YHWH utters His voice before His army; His camp is indeed very great, For mighty is one who carries out His word. The day of YHWH is indeed great and very awesome, and who can endure it?

“Yet even now,” declares YHWH, “Return to Me with all your heart, and with fasting, weeping, and mourning; and tear your heart and not merely your garments.”

Now return to YHWH your God, for He is gracious and compassionate, slow to anger, abounding in mercy and relenting of catastrophe. Who knows, He might turn and relent, and leave a blessing behind Him…

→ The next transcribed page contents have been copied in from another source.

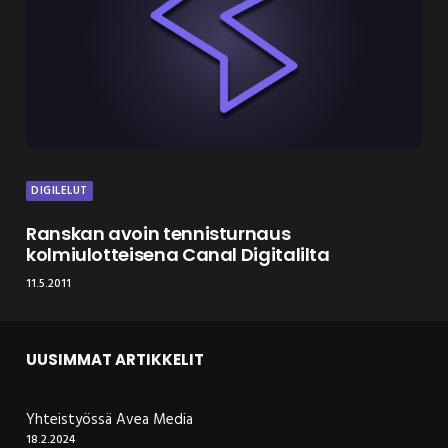
DIGILELUT
Ranskan avoin tennisturnaus
kolmiulotteisena Canal Digitalilta
11.5.2011
UUSIMMAT ARTIKKELIT
Yhteistyössä Avea Media
18.2.2024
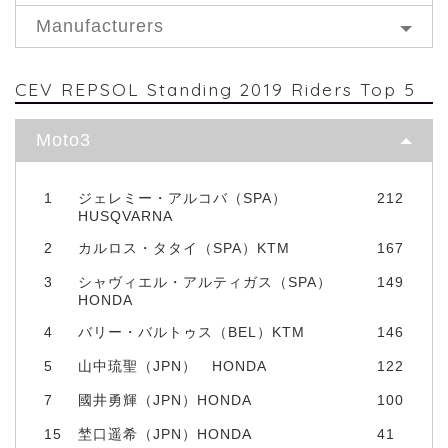
Manufacturers
CEV REPSOL Standing 2019 Riders Top 5
Moto3
1
ジェレミー・アルコバ（SPA）
212
HUSQVARNA
2
カルロス・タタイ（SPA）KTM
167
3
シャヴィエル・アルティガス（SPA）
149
HONDA
4
バリー・バルトゥス（BEL）KTM
146
5
山中琉聖（JPN） HONDA
122
7
國井勇輝（JPN）HONDA
100
15
埜口遥希（JPN）HONDA
41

Regardless of human behaviour, YHWH’s desire was to open the windows of heaven and leave a blessing, not a curse:

Malachi 3:8-12

“Would anyone rob God? Yet you are robbing Me! But you say, ‘How have we robbed You?’ In tithes and offerings. You are cursed with a curse, for you are robbing Me, the entire nation of you! Bring the whole tithe into the storehouse, so that there may be food in My house, and put Me to the test now in this,” says YHWH of armies, “if I do not open for you the windows [et a’rubboht אֵ֚ת אֲרֻבֹּ֣ות] of heaven and pour out for you a blessing until it overflows. Then I will rebuke the devourer for you, so that it will not destroy the fruit of your ground; nor will the vine in the field prove fruitless to you,” says YHWH of armies. “All the nations will call you blessed, for you will be a delightful land,” says YHWH of armies.

The windows of heaven are a blessing and the windows of our homes are also a blessing. Look out your window, take in the view, and be reminded of what we’re here for… to bear God’s image to the world around us, showing love and kindness and mercy to all who pass our way.

Next week: WAKE UP!

2 thoughts on “A’rubbah/Khallon: Looking out the WINDOW”

  1. Beautiful and insightful word study. As I sit here looking out through my window at the sun shining on the still-lifeless landscape of my North Dakota lawn, I feel the anticipation of greener days ahead. I know those days will come, regardless of how long winter lingers. I’m not giving up hope. As I ponder that, I think about the windows of my heart, the place our soul calls home. I’m reminded how hard it can be to open those windows after a lingering winter season. It’s sometimes hard to believe that a season of renewal is waiting just outside, if we are brave enough to open the window. Just as it was then, the Lord still desires to open the windows of Heaven on our behalf and shine His life-giving light in the dormant places of our life.